17 March 2012

Notes of a Cepaea watcher: an upside down snail

During our leisure hours at home, my wife and I spend most of our time in the library. The 3rd regular resident of the room is our cat who has a spot reserved for her at one end of the sofa. About a couple months ago, 2 Cepaea nemoralis joined us. The snails, originally from Frederick County, MD live in a large plastic container on top of a table by the sofa. The lid of the container is a large glass plate that provides an unrestricted view of the contents. So, when we are on the sofa we often find ourselves watching the snails, although most of the time they just sit upside down on the underside of the glass plate.

Even when the snails are doing nothing, there is quite to learn from them. In the picture above, notice how small a portion of its sole the snail was using to stay attached to the glass. The secret behind the snail's feat was a ring of slime around the rim of its aperture.
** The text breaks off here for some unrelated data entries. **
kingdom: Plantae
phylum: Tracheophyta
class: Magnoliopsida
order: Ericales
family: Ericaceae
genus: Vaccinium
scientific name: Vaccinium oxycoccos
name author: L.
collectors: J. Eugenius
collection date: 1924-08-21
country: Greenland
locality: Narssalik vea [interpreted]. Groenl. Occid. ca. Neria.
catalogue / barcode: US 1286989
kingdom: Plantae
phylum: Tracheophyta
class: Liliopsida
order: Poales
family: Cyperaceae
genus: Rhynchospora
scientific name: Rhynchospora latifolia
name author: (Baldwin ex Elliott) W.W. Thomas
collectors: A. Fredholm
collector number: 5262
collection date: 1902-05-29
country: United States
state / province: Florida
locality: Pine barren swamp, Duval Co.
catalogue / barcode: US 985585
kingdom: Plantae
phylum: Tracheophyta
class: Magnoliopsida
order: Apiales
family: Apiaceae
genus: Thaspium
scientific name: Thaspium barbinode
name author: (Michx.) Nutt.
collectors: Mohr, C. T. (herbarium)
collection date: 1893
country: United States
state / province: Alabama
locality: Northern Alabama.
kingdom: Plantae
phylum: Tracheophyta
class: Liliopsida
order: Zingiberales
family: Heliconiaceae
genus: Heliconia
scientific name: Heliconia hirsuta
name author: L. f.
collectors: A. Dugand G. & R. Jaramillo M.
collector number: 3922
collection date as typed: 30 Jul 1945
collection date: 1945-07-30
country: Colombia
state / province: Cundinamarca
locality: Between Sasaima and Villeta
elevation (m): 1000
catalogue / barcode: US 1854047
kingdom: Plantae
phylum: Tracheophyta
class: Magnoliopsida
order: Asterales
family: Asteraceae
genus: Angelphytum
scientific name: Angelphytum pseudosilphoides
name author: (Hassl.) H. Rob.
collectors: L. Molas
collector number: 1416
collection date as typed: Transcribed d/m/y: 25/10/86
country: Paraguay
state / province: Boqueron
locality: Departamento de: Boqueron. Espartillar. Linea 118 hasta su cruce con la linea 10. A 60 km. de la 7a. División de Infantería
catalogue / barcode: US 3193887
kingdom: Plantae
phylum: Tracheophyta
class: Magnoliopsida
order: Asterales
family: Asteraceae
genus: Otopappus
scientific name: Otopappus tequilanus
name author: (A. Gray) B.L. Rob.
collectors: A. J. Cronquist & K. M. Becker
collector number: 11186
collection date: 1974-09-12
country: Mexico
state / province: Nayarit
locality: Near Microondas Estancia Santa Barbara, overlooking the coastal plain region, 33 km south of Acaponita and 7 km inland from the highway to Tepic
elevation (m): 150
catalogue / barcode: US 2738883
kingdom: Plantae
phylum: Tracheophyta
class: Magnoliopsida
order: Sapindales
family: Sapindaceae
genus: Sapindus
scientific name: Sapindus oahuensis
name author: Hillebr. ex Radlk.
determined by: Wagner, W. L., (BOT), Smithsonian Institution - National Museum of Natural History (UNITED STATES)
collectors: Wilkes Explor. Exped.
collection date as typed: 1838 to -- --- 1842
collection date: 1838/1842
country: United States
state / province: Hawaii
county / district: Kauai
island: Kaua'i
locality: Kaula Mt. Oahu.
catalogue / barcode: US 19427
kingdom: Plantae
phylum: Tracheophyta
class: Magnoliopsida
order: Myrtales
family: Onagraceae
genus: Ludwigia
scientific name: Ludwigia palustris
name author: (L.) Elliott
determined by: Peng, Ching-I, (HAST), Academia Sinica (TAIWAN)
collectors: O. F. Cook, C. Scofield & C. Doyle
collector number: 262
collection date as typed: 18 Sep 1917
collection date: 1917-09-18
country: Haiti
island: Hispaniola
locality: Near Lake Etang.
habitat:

That appears to be what is actually holding the snail in place.

You can also see the pneumostome, the breathing hole.


Petra said...

My very-much-domesticated Helix aspersas usually sleep like this without the slime-ring, only one of them seems to build the film when settling to rest lately. The rest just... hang there, holding on to the plastic ceiling with very little of the foot. Or they sleep like slugs, with most of the body outside but the head and eyestalks curled inside of the body. I've never seen a snail like that in the wild, so I assume it's some sort of conditioned behaviour. They never experience danger or lack of moisture, so they don't bother to withdraw into their shells. A human hand occasionally poking them with tweezers to remove poop strings before they dry on the wall isn't enough of a danger, I guess.

Anonymous said...

Isn't this perhaps a very light form of epiphragm that the snail has secreted? I mean, maybe it's not just a ring of mucus, but a very thin flat gluey Saran-Wrap-like cover, that is attached where you can see the ring?